Watching the 2019 Malayalam movie Virus a year after its release and several months into a new, unrelated global pandemic, the film seems like an unheeded warning. Had I watched when it released last summer, I’d have known what the initials PPE stood for, well before the first American reports of shortages of Personal Protective Equipment for healthcare providers.
Virus is a fictionalized account of a 2018 outbreak of Nipah virus in Kerala. The film was conceived and completed quickly, releasing almost exactly one year after the month-long outbreak was formally declared over. Though names and circumstances have been changed for the film, details of how the virus was transmitted and how many people became infected track closely to the facts of the actual outbreak.
The movie opens with a doctor receiving a now chillingly familiar call that the hospital has run out of ventilators. The action then rewinds a mere three days, when medical professionals encounter the first patients exhibiting alarming symptoms: vomiting, delirium, fever, headache, seizures, trouble breathing, and sky-high blood pressure readings.
Doctors at the hospitals in Kerala’s Kozhikode district are stumped. None of the standard treatments help, and cases quickly turn fatal. Finally, a neurologist hits upon the rare Nipah virus as a possible cause, and tests prove him right. This starts a massive operation to discover where the virus came from and who came in contact with the first known patient, all in the hopes of stopping the spread before it gets out of control.
The first half of Virus is almost overwhelming with the number of characters it introduces across multiple locations. One must surrender to the flood of doctors, hospital staff, their families, patients, relatives, experts, politicians, and bureaucrats introduced as the outbreak takes hold. Director Aashiq Abu never allows the audience to get totally lost, but rather gives us a sense of what the characters feel like, being bombarded with patient after patient before they have even figured out what’s going on.

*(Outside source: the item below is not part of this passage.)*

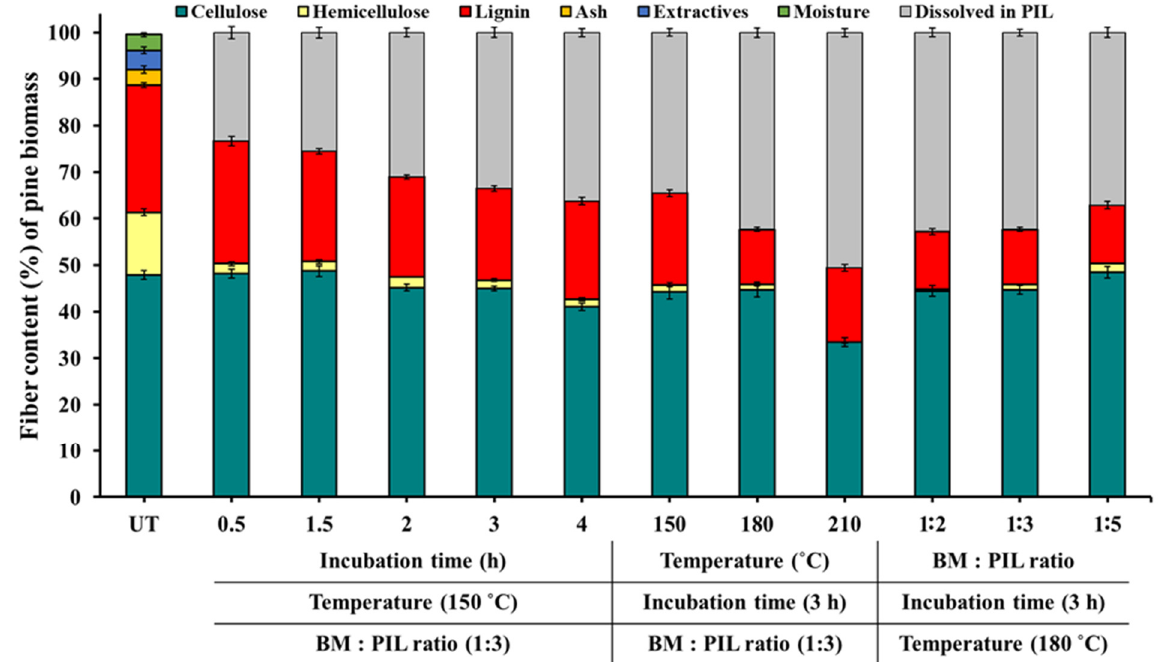
Figure 1. Composition of untreated and [N11H(2OH)][LAC]-treated pine biomass at various pre- treatment conditions.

All the information from the first half is organized into a clear picture in the second half of the film via the character Dr. Annu (Parvathy Thiruvothu), the junior member of the government’s team of contact tracers. She uses some lateral thinking and ace detective work to connect all of the cases back to one index patient. As she and the other contact tracers piece together the puzzle, everything that seemed overwhelming in the first half becomes easy to understand. It’s terrific storytelling by director Abu and writers Muhsin Parari, Sharfu, and Suhas.

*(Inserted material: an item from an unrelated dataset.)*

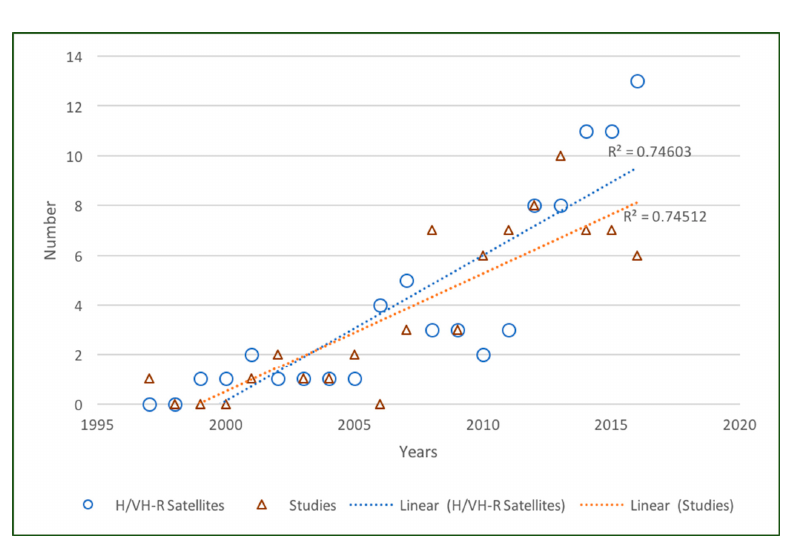
Figure 1. Research using H/VH-R imagery to study slums, 1997–2016 (Data on number of satellite updated after [15,140]).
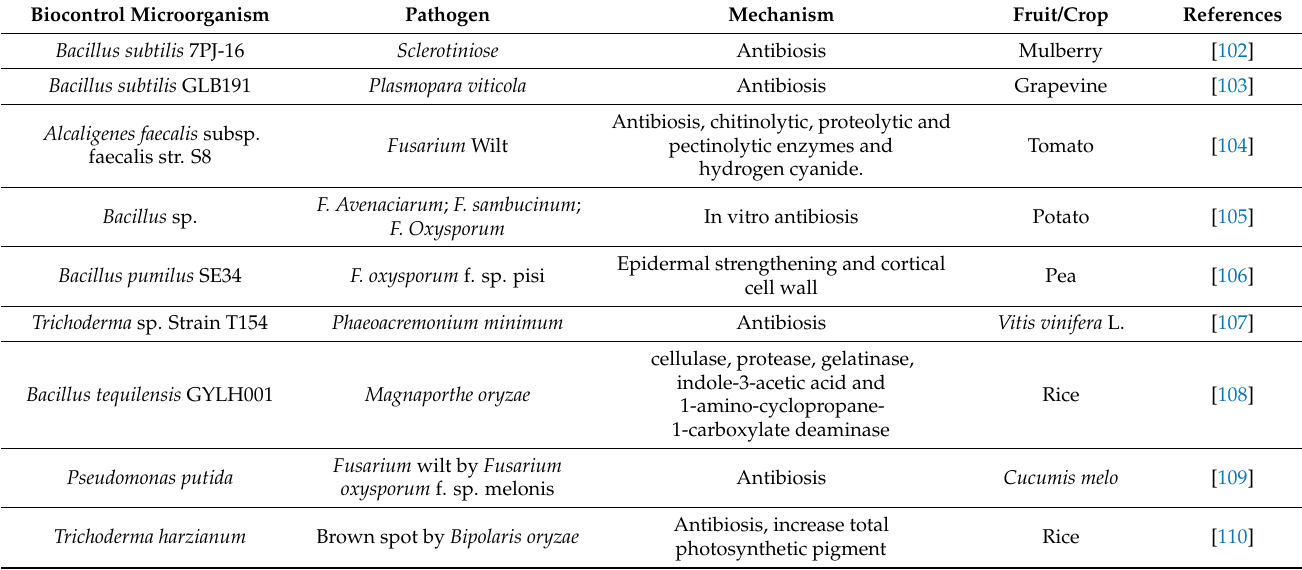
Table 1. Biocontrol agents and their mechanism of action against pathogenic microorganism and their associated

They also add in enough personal information about key characters to put the outbreak in context of everyday life, supported by uniformly strong performances by the cast. Dr. Abid (Sreenath Bhasi) is distracted while working in the emergency room that first morning because his girlfriend (Madonna Sebastian) is going to marry someone else. The hospital’s hourly workers — led by Babu (Joju George) — threaten to strike over unpaid wages. Patient’s families worry about being stigmatized because of the virus. The story highlights that we don’t get to choose the timing of such natural disasters.
Yet the film does give hope that such disasters can be contained. Granted, such containment depends on functioning government entities like those shown in the movie, but which are in short supply in the United States at the moment. Watching the officials of various departments work together to solve problems in Virus has almost a fantastical quality to it for someone watching in the US right now. But, just like the actual Nipah outbreak, Virus shows us that victory is possible.
Note: The English subtitles on both the DVD and the Amazon Prime version feature some closed captioning, including notes on ambient noises, the emotional quality of the musical score, and even an indication when a character says something “mockingly.” I quite liked it.